DIRECTIONS: Exactly as written, reproduce the lines from the one that contains "thumb ip: (110, 99)" through the end of the records.

Start of DATA SHOWN

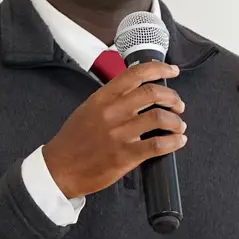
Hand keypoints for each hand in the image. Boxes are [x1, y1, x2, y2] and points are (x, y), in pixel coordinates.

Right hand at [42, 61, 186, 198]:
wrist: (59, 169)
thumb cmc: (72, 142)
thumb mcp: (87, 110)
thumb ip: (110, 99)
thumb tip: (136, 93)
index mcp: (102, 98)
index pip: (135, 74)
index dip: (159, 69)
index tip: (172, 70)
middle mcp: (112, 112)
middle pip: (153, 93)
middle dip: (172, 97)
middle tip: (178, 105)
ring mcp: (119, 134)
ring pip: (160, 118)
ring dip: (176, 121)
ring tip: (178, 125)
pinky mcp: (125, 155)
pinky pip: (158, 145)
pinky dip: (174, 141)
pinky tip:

End of DATA SHOWN

RESPONSE:
thumb ip: (110, 99)
thumb tip: (136, 93)
index mcp: (102, 98)
index pip: (135, 74)
index dip: (159, 69)
index tip: (172, 70)
middle mcp: (112, 112)
middle pip: (153, 93)
middle dip: (172, 97)
middle tip: (178, 105)
ring mcp: (119, 134)
ring pip: (160, 118)
ring dip: (176, 121)
ring tip: (178, 125)
pinky mcp: (125, 155)
pinky pip: (158, 145)
pinky dip: (174, 141)
pinky tip:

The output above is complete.